-------- Extract provided --------
In the past week I have seen more sweater vests than in my whole life up to that point. Either Mr Schuester from Glee or Carlton from the Fresh Prince of Bel-Air has had a big influence on male fashion here. On a more general note people here are very well dressed, my bus and matatu in the morning are full of very well turned out men and women in their suits and jackets. I am so far making an effort to be fairly smart for work but I am playing it by ear to see what is acceptable or not within our office.

Always keep a spare outfit at work. And relatedly, cream trousers are a bad idea in Nairobi.

These two lessons were learned simultaneously yesterday morning on my way to work on Friday morning. I was all excited heading to work as my boss was letting me come with her to a meeting that afternoon with McCann Kenya, a media agency who are working with UNICEF and the Government of Kenya on a new Child Protection campaign which will start running across TV, radio and other media shortly. So I put on a nice smart outfit for work that morning and headed off on my commute. Upon exiting the matatu I had a little slip and got mud all down the back of my trousers. And I mean all down. The mud stain was enormous. But I was a ten minute walk from my office so I could hardly head home. So I walked up UN Avenue (yes, that is actually the name of the road that the UN complex is on) exclaiming ‘bollix’ periodically every time I glanced at the back of my legs. A quick attempt to wash some of the stain proved fruitless so I spent the entire day getting confused looks from colleagues and strangers about my trousers and had to explain over and over again my little accident in the most amusing way I could. At least it will make for an entertaining chapter in my autobiography.

Classic 105 is the best radio station in the world and must be brought to Ireland.

Classic 105 seems to be the radio station of choice for the majority of bus and matatu drivers here in Kenya. There are a few other stations I’ve noticed being played since I’ve been here (most notably some sort of Evangelical Rock station and a few hardcore R&B/Reggae one) but Classic 105 has been playing in about 80% of the modes of transport I’ve taken so far. It plays, as the name suggests, classic music, but really epic, often cheesy, and sometimes downright obscure. Here are a few deadly tunes that feature regularly on Classic 105, and have caused me on more than one occasion to be ‘the crazy singing/tapping/head nodding white lady on the bus’. (I'll put up more as I think of them)

I know that I still haven’t really written about work yet but to be honest this week was pretty quiet, I spent most of my time reading reports and looking up the kind of projects that UNICEF tend to run in the area of Communication for Development. Once things start getting busier I’ll update with what it is I’m doing.
-------- Information shown --------
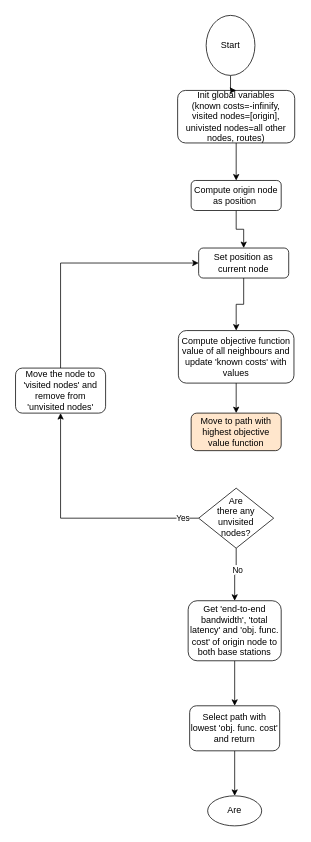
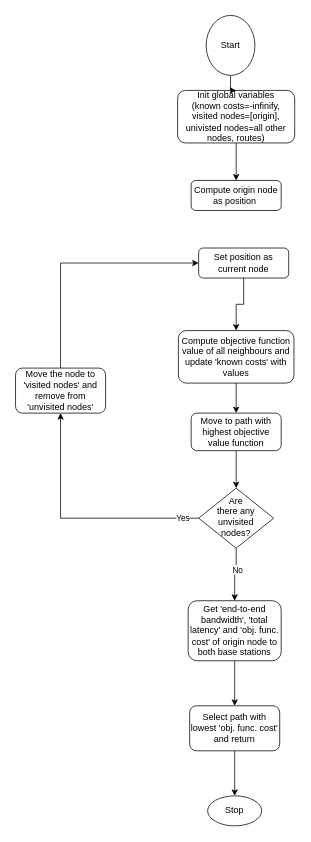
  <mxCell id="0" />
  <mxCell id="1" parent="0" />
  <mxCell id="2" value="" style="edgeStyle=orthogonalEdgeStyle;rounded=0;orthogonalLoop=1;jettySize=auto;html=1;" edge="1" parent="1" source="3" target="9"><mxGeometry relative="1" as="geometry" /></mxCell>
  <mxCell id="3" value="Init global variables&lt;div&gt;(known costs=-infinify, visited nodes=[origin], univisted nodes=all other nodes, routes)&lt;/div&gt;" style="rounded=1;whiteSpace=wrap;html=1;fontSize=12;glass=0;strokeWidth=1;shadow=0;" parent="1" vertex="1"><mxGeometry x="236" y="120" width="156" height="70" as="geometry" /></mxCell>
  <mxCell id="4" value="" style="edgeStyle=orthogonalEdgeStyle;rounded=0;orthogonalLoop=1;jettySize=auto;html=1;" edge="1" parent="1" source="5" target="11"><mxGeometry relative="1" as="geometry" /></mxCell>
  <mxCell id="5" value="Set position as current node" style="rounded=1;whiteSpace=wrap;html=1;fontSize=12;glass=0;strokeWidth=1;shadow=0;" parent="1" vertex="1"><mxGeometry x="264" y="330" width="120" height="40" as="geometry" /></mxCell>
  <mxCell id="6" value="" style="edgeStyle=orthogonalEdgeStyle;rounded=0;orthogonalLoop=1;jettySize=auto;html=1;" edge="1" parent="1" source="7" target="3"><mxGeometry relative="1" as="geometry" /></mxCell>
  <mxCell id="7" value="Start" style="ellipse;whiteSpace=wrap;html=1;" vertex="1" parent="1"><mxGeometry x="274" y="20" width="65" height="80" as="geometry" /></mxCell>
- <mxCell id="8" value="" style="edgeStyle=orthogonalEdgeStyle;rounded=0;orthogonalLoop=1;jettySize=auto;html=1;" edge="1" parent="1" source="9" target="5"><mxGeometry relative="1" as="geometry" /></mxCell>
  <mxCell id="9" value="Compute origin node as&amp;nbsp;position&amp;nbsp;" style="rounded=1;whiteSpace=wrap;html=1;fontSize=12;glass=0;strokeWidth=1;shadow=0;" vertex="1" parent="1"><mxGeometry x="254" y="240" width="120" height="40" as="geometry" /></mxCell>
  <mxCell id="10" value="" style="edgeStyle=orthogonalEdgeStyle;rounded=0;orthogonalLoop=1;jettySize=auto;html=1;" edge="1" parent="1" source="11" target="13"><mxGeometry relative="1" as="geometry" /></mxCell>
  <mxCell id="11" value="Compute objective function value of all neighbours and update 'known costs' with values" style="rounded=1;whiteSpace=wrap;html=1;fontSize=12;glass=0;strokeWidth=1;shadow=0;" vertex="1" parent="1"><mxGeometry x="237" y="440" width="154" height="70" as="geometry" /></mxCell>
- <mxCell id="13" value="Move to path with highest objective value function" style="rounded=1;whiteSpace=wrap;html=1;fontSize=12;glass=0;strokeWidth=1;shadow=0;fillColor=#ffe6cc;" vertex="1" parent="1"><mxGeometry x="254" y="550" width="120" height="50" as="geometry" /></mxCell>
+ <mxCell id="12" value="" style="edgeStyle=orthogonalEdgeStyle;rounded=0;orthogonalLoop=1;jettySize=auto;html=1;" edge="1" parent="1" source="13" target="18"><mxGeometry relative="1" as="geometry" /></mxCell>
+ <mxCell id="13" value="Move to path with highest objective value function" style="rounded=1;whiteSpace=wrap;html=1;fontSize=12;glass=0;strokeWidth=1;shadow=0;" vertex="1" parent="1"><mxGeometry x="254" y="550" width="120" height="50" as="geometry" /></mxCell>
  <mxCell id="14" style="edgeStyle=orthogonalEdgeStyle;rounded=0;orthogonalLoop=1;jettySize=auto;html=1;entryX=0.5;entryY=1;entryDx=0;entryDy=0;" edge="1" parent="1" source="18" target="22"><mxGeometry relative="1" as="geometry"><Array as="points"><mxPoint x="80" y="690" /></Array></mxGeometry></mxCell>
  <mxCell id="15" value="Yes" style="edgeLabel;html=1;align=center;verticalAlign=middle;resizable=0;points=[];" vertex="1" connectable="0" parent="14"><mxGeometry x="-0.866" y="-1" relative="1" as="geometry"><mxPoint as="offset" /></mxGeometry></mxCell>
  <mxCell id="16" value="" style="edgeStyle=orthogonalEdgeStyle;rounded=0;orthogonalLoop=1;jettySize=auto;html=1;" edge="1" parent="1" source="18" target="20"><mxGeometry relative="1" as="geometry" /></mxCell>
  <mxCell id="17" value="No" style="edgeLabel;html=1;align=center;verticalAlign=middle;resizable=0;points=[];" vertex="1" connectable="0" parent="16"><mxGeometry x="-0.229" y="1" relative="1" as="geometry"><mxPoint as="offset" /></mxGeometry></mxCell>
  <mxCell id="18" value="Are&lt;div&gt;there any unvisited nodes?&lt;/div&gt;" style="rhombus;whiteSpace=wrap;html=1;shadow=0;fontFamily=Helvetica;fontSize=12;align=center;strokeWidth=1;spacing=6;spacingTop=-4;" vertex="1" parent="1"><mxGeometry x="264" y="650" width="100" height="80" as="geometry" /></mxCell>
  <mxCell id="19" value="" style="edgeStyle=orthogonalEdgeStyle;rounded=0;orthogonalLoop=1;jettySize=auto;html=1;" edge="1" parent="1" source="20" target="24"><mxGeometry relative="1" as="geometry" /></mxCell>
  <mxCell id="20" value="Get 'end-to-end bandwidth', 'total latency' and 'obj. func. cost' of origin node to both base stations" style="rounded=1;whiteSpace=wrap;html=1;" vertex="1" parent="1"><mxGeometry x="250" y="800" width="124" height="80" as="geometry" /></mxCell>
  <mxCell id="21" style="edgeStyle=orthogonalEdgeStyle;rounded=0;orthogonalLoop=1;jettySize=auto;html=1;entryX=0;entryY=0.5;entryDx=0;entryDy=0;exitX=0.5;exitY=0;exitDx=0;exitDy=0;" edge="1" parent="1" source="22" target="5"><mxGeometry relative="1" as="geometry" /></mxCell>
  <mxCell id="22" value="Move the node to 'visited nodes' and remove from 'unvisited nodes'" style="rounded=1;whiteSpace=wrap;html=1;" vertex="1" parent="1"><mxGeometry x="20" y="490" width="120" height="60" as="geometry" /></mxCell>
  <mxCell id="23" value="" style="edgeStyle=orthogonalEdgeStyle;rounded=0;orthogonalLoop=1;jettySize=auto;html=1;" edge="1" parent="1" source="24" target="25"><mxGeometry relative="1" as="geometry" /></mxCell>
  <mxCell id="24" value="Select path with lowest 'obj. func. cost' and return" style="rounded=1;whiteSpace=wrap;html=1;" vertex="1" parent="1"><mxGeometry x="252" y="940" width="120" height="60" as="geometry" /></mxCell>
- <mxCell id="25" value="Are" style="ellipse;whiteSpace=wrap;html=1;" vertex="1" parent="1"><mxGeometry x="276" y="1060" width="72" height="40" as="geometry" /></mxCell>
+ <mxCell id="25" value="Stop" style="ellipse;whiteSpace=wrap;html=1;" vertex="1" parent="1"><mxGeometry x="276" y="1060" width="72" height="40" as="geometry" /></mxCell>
--------
Work required.
In the Nairobi blog post, which radio station do most bus and matatu drivers play? Rely only on the Nairobi blog post for what comes next.

Answer to this exercise.
Classic 105.